▶ **REQUIRED ACTION**:
Where the data below shows a picture, leave that picture out and copy the rest exactly.

▶ **DATA EXTRACT**:

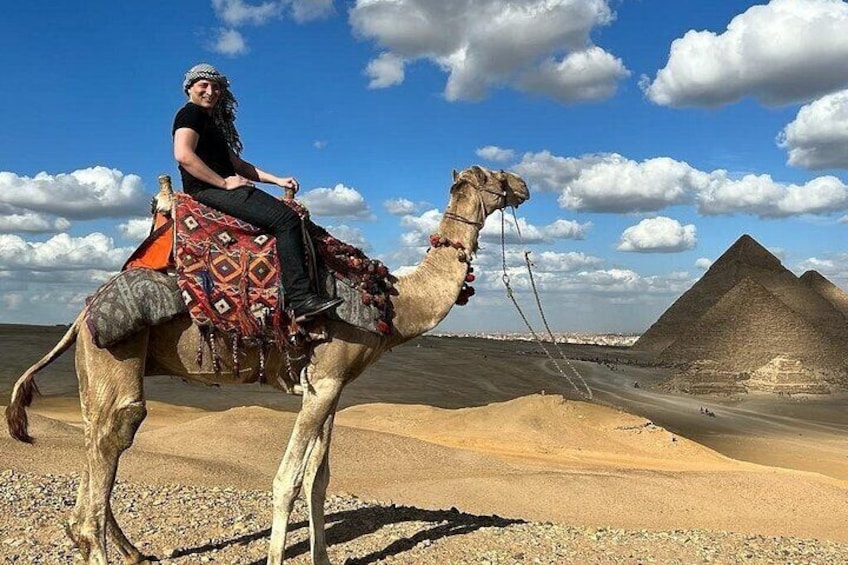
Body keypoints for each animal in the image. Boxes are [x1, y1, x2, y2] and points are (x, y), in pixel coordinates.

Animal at [4, 165, 528, 560]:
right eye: (493, 174)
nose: (524, 183)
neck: (393, 304)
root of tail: (84, 310)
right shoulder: (324, 381)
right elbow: (287, 481)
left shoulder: (331, 384)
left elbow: (319, 480)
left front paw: (320, 557)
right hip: (116, 350)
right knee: (116, 430)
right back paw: (98, 541)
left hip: (93, 368)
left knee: (95, 433)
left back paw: (126, 548)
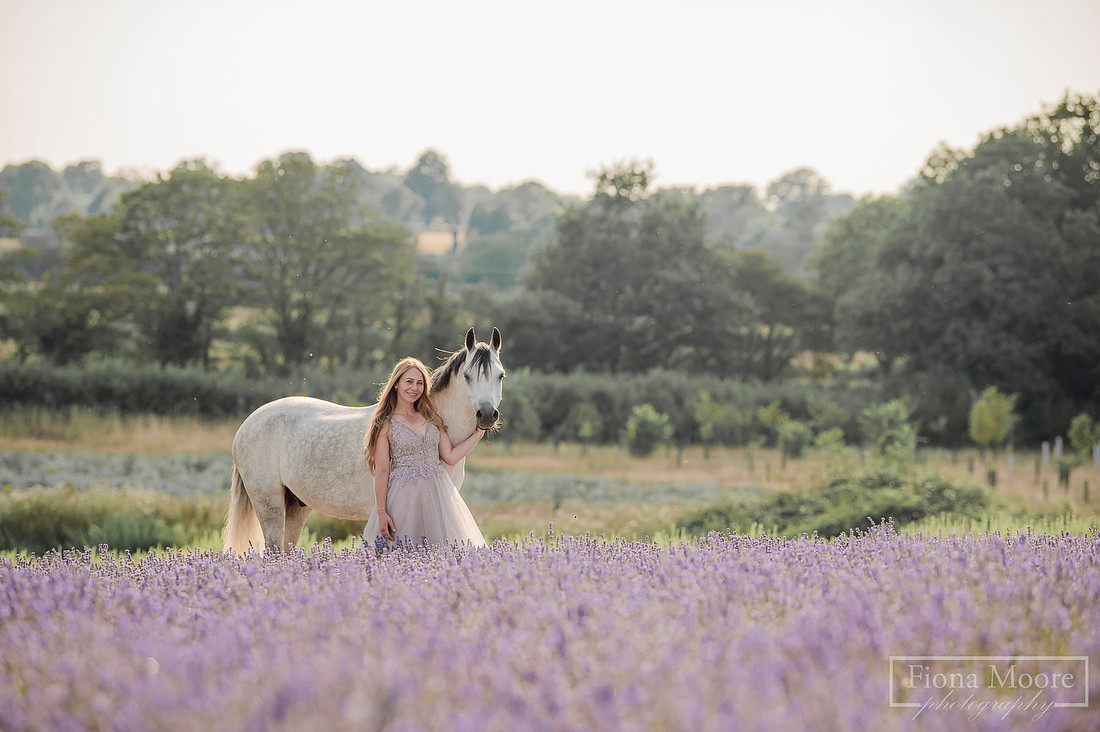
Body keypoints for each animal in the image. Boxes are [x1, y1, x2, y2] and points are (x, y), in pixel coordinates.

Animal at [223, 327, 504, 553]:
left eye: (500, 375)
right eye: (467, 376)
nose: (486, 415)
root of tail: (247, 424)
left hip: (295, 507)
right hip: (269, 504)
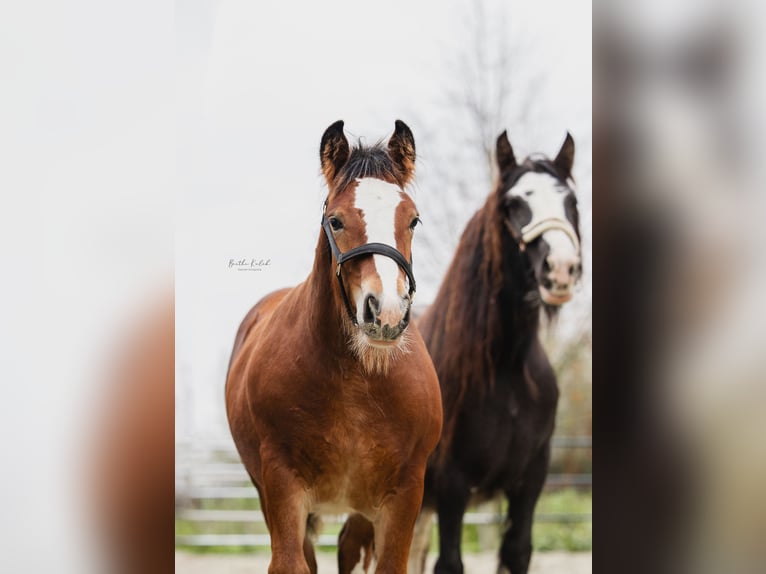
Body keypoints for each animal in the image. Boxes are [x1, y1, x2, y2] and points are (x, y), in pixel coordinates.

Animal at [226, 121, 444, 574]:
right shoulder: (281, 484)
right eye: (336, 220)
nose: (386, 312)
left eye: (412, 219)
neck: (357, 382)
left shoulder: (405, 493)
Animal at [342, 132, 584, 574]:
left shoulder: (529, 485)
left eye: (571, 202)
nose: (560, 268)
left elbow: (517, 552)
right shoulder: (453, 485)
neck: (505, 369)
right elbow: (450, 563)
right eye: (513, 204)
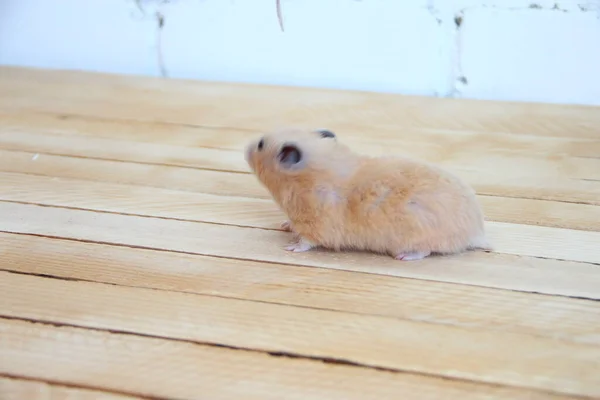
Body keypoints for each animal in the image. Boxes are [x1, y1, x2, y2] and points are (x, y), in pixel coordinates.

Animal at [241, 126, 490, 260]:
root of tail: (476, 232)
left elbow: (306, 241)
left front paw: (290, 247)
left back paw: (403, 257)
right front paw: (284, 225)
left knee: (426, 251)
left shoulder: (316, 225)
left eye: (261, 145)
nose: (245, 147)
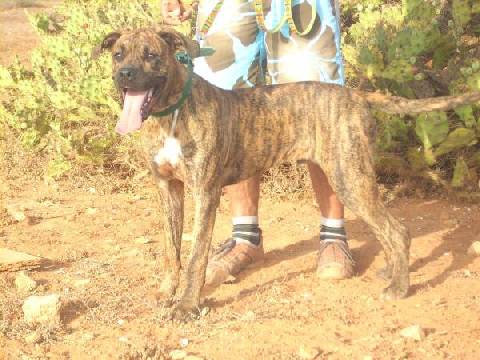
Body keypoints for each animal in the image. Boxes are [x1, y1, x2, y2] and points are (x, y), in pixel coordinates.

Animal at [94, 26, 480, 320]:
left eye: (151, 55)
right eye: (118, 54)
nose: (124, 75)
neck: (169, 113)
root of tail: (358, 96)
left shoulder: (204, 192)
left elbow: (195, 257)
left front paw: (187, 304)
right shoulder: (168, 188)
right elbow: (170, 249)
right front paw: (166, 291)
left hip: (349, 176)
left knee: (397, 230)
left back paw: (399, 287)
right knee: (388, 230)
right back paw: (392, 270)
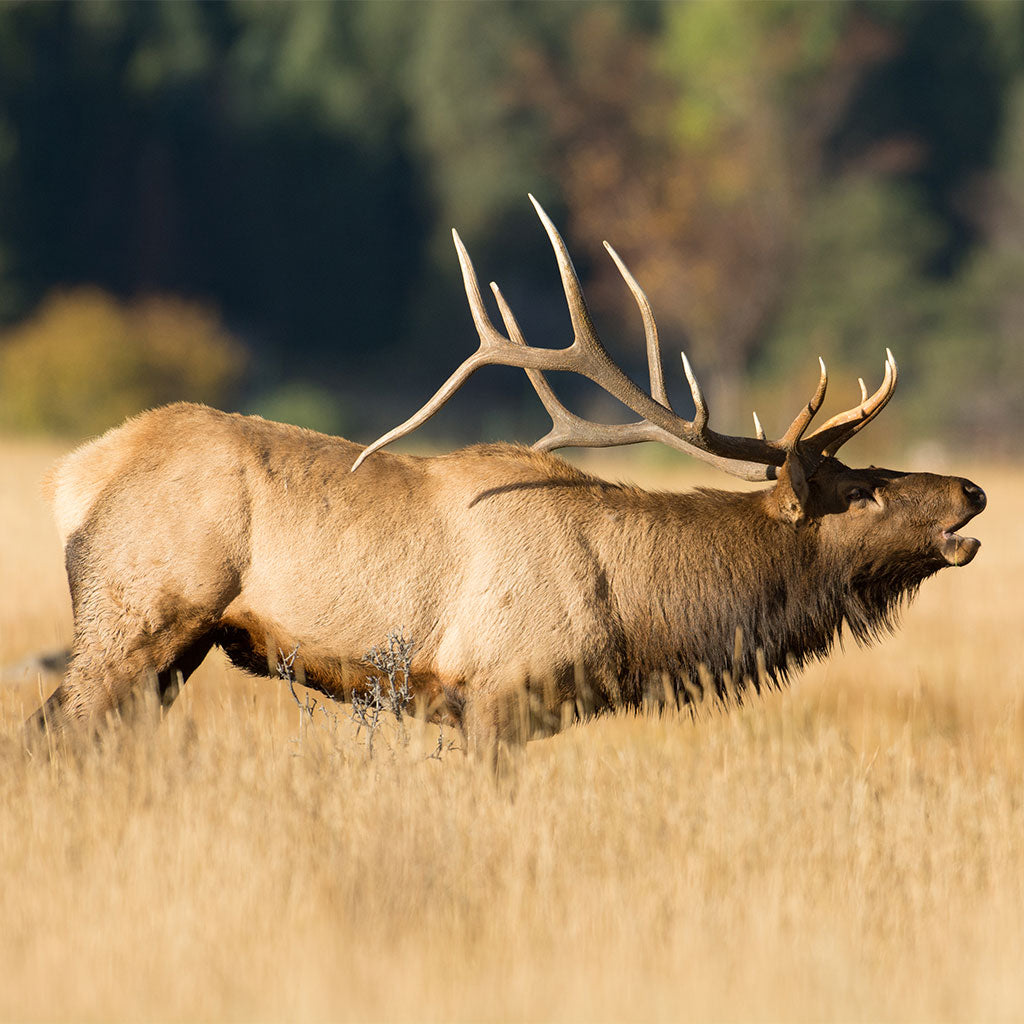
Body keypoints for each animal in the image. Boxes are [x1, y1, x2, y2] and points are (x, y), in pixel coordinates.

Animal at [28, 196, 986, 753]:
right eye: (858, 490)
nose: (971, 490)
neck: (634, 610)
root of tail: (74, 473)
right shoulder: (495, 693)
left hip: (169, 649)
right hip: (134, 617)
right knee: (53, 732)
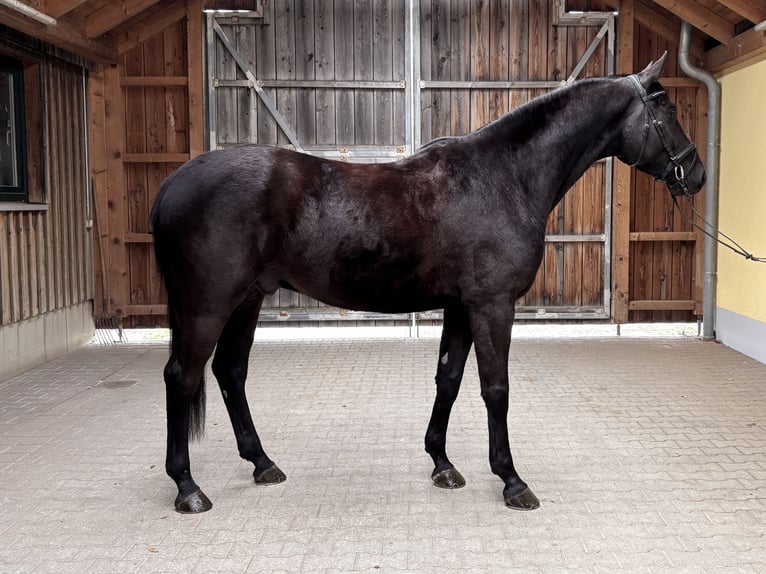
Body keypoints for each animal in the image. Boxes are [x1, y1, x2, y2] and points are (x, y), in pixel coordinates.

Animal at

▶ **SOLUTION FOR THIS PROBLEM**:
Body keypoints for each animal in the image. Boxes are [x1, y1, x2, y2] and points are (x, y), in pixel coordinates.

Animal at [4, 165, 528, 560]:
right eye: (493, 174)
nose: (524, 183)
neck: (393, 304)
root of tail: (84, 310)
right shoulder: (324, 381)
right elbow: (287, 481)
left shoulder: (331, 384)
left elbow: (319, 480)
left front paw: (320, 557)
right hip: (116, 350)
right knee: (116, 430)
right back paw: (98, 541)
left hip: (93, 368)
left knee: (95, 433)
left back paw: (126, 548)
Body keypoints for each animal in the image. Boxes are [x1, y1, x2, y2] and points are (x, y), in pixel coordinates.

Animal at [223, 327, 504, 553]:
left eye: (500, 375)
right eye: (467, 376)
nose: (486, 415)
root of tail: (247, 424)
left hip: (295, 507)
right hip: (269, 504)
Body keypoints for each animal in the image. Boxes are [x1, y1, x2, y2] and points are (x, y), in pixel coordinates.

Animal at [226, 121, 444, 574]:
right shoulder: (281, 484)
right eye: (336, 220)
nose: (386, 312)
left eye: (412, 219)
neck: (357, 382)
left shoulder: (405, 493)
Animal at [342, 132, 584, 574]:
left shoulder: (529, 485)
left eye: (571, 202)
nose: (560, 268)
left elbow: (517, 552)
right shoulder: (453, 485)
neck: (505, 369)
right elbow: (450, 563)
right eye: (513, 204)
Body keypoints for each animal in the image. Boxes are [x1, y1, x2, y2] and points are (x, y), in pixel coordinates.

Animal at [241, 126, 490, 260]:
root of tail: (476, 232)
left elbow: (306, 241)
left front paw: (290, 247)
left back paw: (403, 257)
right front paw: (284, 225)
left knee: (426, 251)
left shoulder: (316, 225)
left eye: (261, 145)
nose: (245, 147)
Body keypoints for each animal in the image. Boxes are [x1, y1, x2, y2] and points are (x, y), in pixel coordinates.

Animal at [94, 26, 480, 320]:
left eye: (151, 55)
right eye: (118, 54)
nose: (124, 75)
neck: (169, 113)
root of tail: (358, 96)
left shoulder: (204, 192)
left elbow: (195, 257)
left front paw: (187, 304)
right shoulder: (168, 188)
right elbow: (170, 249)
right front paw: (166, 291)
left hip: (349, 176)
left knee: (397, 230)
left back paw: (399, 287)
right knee: (388, 230)
right back paw: (392, 270)
Body keypoints for each animal in the image. Boxes are [x1, y1, x2, y2] and points are (x, y), in pixel coordinates.

Animal at [28, 196, 986, 753]:
right eye: (858, 490)
nose: (971, 490)
neck: (634, 610)
root of tail: (74, 473)
right shoulder: (495, 693)
left hip: (169, 649)
right hip: (134, 617)
right knee: (53, 732)
Body keypoints for each animal in the image. Boxes are [x1, y1, x2, y2] and points are (x, y), in pixel coordinates.

Animal at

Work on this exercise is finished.